Notice the Head and Shoulders pattern, from which the last significant dropdown was subsequently transformed into the aforementioned range. It signifies the underlying market pressures that are prompting the price action to behave as it does. As can be seen, the GBP/CAD is currently acting in a similar manner, with the only difference being that the newly emerging Head and Shoulders pattern is inverted.
The Inverted Head's deeper bottom followed the Inverted Left Shoulder. Afterwards, the price action attempted to go higher, but it rebounded from the 38.2 per cent Fibonacci. The last two peaks, which are represented by the blue rectangles, outline the neckline of the Inverted Head and Shoulders Pattern. All of these observations are important because they can be used to project the likely future behaviour of the GBP/CAD.
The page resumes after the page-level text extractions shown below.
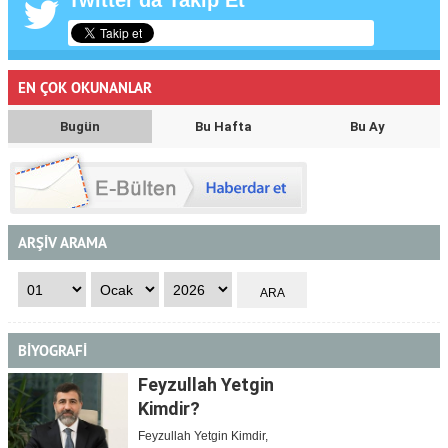
Twitter'da Takip Et
EN ÇOK OKUNANLAR
Bugün
Bu Hafta
Bu Ay
ARŞİV ARAMA
BİYOGRAFİ
Feyzullah Yetgin
Kimdir?
Feyzullah Yetgin Kimdir,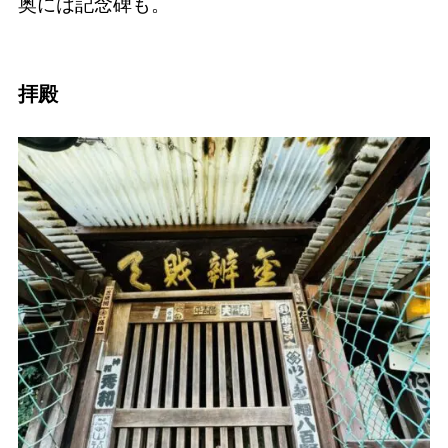
奥には記念碑も。
拝殿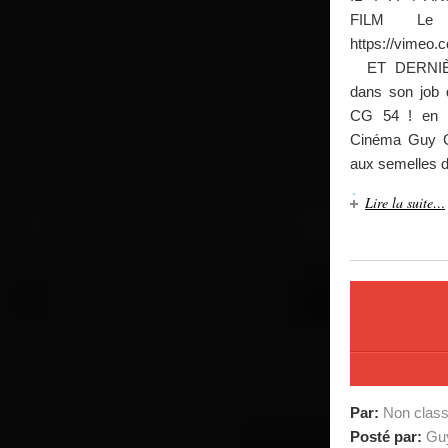
FILM Le 
https://v
ET DERNIÈ
dans son job 
CG 54 ! en p
Cinéma Guy G
aux semelles 
Lire la suite…
Par:
Non clas
Posté par:
Guy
If the Inverted H&S Pattern is to be concluded, then we can anticipate a new dropdown towards the 23.6 per cent Fibonacci retracement level (or the 1.68489 price level represented by the purple horizontal line), which would signify the completion of the Inverted Right Shoulder. These assertions correspond to the aforementioned opportunities for contrarian trading.
Afterwards, the longer-term expectations concerning the emergence of a new bullish trend can begin to be realised. The price action would have to rebound from the Right Inverted Shoulder's bottom, and then start rising further north. The longer-term target level for such a bullish trend is encompassed by the 61.8 per cent Fibonacci retracement level at 1.74738.